In a previous post I shared 5 Ground Rules When Discussing Creation vs Evolution. In this post I want to share five reasons why I choose to believe in creation:
1. Jesus believed it. Another way to put it would be because the Bible says it. If you believe in the Bible, then Genesis 1:1 is all you need. If you didn’t grow up religious or you have questions about the Bible, then you still need to wrestle with the fact that Jesus believed in Genesis. He quoted and alluded to it, and then Jesus went and prophesied his own death and resurrection and pulled it off. And when someone can do that, I go with whatever he says. Jesus regarded the Old Testament, including Genesis, as authoritative and divinely inspired, which is why we have the Old Testament in our Bibles today as authoritative and divinely inspired.
2. Complexity. This is a simple argument that I can make with my smartphone. I have an iPhone 8. I still remember when I heard the news that Apple was getting into the phone business, and I remember thinking, “why would they do that? All you do is talk. What is there to innovate?” Oh, how wrong we were. This iPhone 8 is a marvel of complexity. It can do things that would seem like wizardry to people 100 years ago. So, what if I said, “I was actually walking in the woods one day, out in the middle of nowhere, and I actually tripped over this phone. I believe that this iPhone was the result of a random explosion of molecules. All the right molecules happened to be in the right place at the right time, and this just magically appeared.” That doesn’t pass the smell test. It’s too complex. This iPhone was designed in California and manufactured in China. It had an intelligent designer.

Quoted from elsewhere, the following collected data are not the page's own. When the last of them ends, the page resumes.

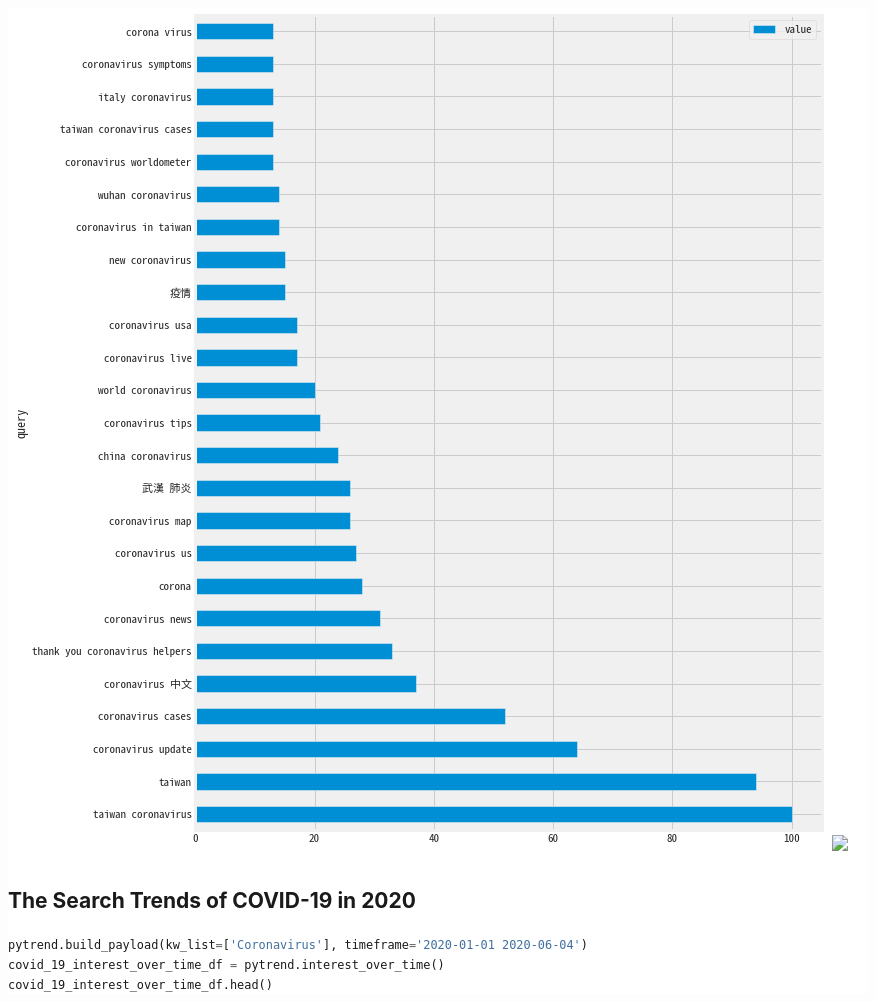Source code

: ![](images/google_trends_result_2.png)
![](/my-blog/images/data_science/google_trends/google_trends_result_2.png)

## The Search Trends of COVID-19 in 2020

```python
pytrend.build_payload(kw_list=['Coronavirus'], timeframe='2020-01-01 2020-06-04')
covid_19_interest_over_time_df = pytrend.interest_over_time()
covid_19_interest_over_time_df.head()
```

Well, as complex as this iPhone is, it’s nothing compared to the indescribable complexity of our universe, how everything just fits together. It’s taken several thousand years of recorded human history and we’re still trying to figure things out. If you wouldn’t credibly believe that iPhone was the result of a random explosion of molecules, well then at least for me it strains credibility to argue that an infinitely more complex universe came from a random explosion of molecules. Complexity points to an Intelligent Designer. We call Him God.
3. Something from nothing. This has always been a deal breaker for me. The assumption behind evolution is that there was a bunch of molecules just floating around to be banged together. But where did those molecules come from? Who or what made the molecules? Something comes from something. Something never comes from nothing. If something comes from nothing, that’s called magic. And, scientists don’t believe in magic, so, how does something come from nothing?

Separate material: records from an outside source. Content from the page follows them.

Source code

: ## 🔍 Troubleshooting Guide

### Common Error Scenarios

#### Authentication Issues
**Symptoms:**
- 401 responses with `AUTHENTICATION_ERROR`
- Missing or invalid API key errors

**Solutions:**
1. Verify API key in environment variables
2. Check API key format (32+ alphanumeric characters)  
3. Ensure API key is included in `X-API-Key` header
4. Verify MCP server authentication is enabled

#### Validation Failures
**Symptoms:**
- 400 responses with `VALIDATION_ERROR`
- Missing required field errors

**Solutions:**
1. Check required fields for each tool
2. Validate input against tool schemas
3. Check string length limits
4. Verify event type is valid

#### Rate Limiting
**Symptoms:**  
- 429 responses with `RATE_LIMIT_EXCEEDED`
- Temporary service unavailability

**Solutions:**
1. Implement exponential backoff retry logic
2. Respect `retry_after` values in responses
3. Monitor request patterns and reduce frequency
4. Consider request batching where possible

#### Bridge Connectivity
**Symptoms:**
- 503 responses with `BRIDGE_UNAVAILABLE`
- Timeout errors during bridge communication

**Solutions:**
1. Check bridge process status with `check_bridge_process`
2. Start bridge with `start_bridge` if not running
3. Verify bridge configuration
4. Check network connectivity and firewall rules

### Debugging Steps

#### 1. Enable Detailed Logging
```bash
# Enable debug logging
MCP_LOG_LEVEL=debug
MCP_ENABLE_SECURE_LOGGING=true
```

For Christians, we believe that something came from God. God is eternal and has existed long before time itself was created. As far-fetched as that might seem to some, for me at least, that’s a more rational explanation than believing that something came from nothing.
4. Consciousness. Or how about this? There are so many other arguments, but this is a deal breaker for me. If we are nothing more than chemicals and molecules, then how do you rationally explain the fact that we can think rationally? With all of our modern scientific technology, we can look at a brain, we can tell you how much it weighs and what parts of your brain light up at certain times. But with all that, we still can’t tell what you are thinking right now.

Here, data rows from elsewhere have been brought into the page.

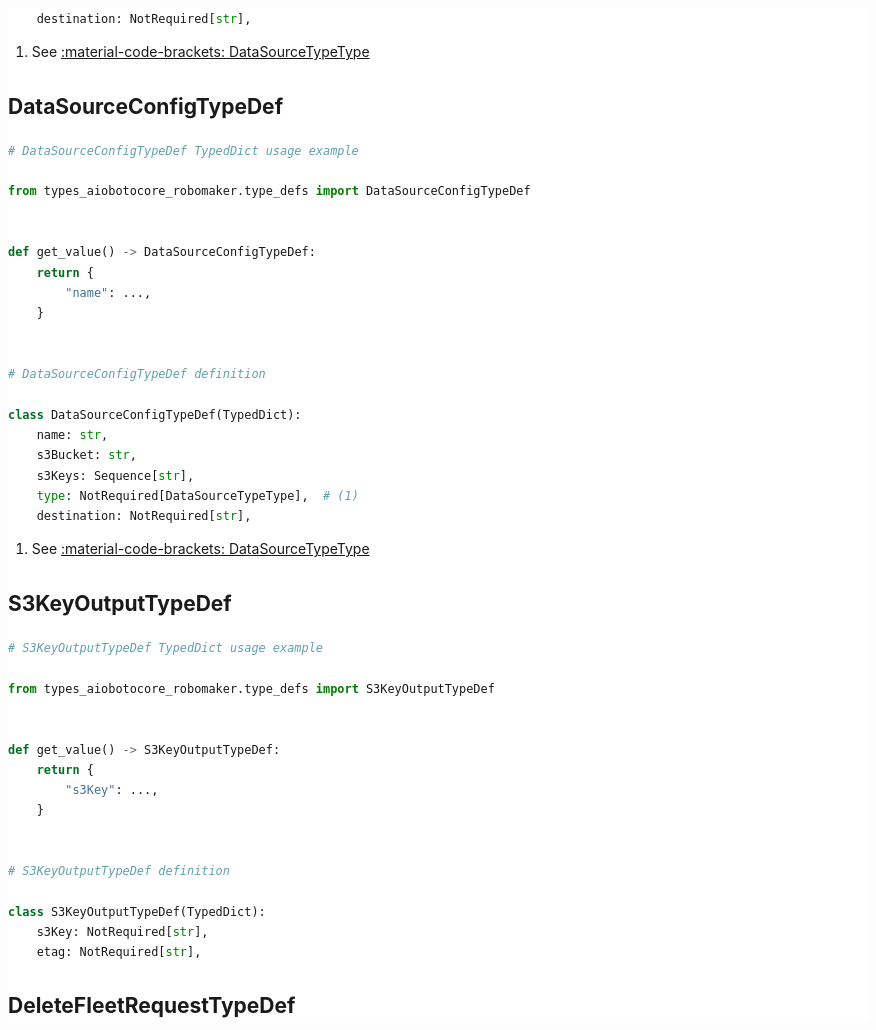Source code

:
 ```python
    destination: NotRequired[str],
```

1. See [:material-code-brackets: DataSourceTypeType](./literals.md#datasourcetypetype) 
## DataSourceConfigTypeDef

```python
# DataSourceConfigTypeDef TypedDict usage example

from types_aiobotocore_robomaker.type_defs import DataSourceConfigTypeDef


def get_value() -> DataSourceConfigTypeDef:
    return {
        "name": ...,
    }


# DataSourceConfigTypeDef definition

class DataSourceConfigTypeDef(TypedDict):
    name: str,
    s3Bucket: str,
    s3Keys: Sequence[str],
    type: NotRequired[DataSourceTypeType],  # (1)
    destination: NotRequired[str],
```

1. See [:material-code-brackets: DataSourceTypeType](./literals.md#datasourcetypetype) 
## S3KeyOutputTypeDef

```python
# S3KeyOutputTypeDef TypedDict usage example

from types_aiobotocore_robomaker.type_defs import S3KeyOutputTypeDef


def get_value() -> S3KeyOutputTypeDef:
    return {
        "s3Key": ...,
    }


# S3KeyOutputTypeDef definition

class S3KeyOutputTypeDef(TypedDict):
    s3Key: NotRequired[str],
    etag: NotRequired[str],
```

## DeleteFleetRequestTypeDef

You have a mind, you have a consciousness that is separate from your brain. Some call it a consciousness, some call it a mind, we can also call it a soul. There’s something inside all of us that exists outside of flesh and blood, outside of what we can scientifically explain. Genesis explains it when Genesis records that God breathed His breath into mankind and that we are created the image of God, with the ability to reason, to think, to have consciousness. I have yet to find a scientific explanation that explains consciousness in that makes as much sense (in my consciousness) as the explanation given in Genesis.
5. I want purpose. This last reason is purely selfish and non-scientific, but for me it is still compelling. If we are one big cosmic accident, if there is no greater purpose to our existence than a random collision of molecules, then this is it. This is all there is. War, famine, disease, atrocities, heartache, death, that’s it. No redeeming story, no afterlife, just war, famine, murder, and then we die. How incredibly bleak! If we are the creation of an Almighty God, we may not fully understand the purpose behind it, but there is in fact a purpose. And if for no other scientific reason, I want creation to be right because I want purpose and I want my life and my struggle to count for something in the long run.
QUESTION: Why do you choose to believe in Creation?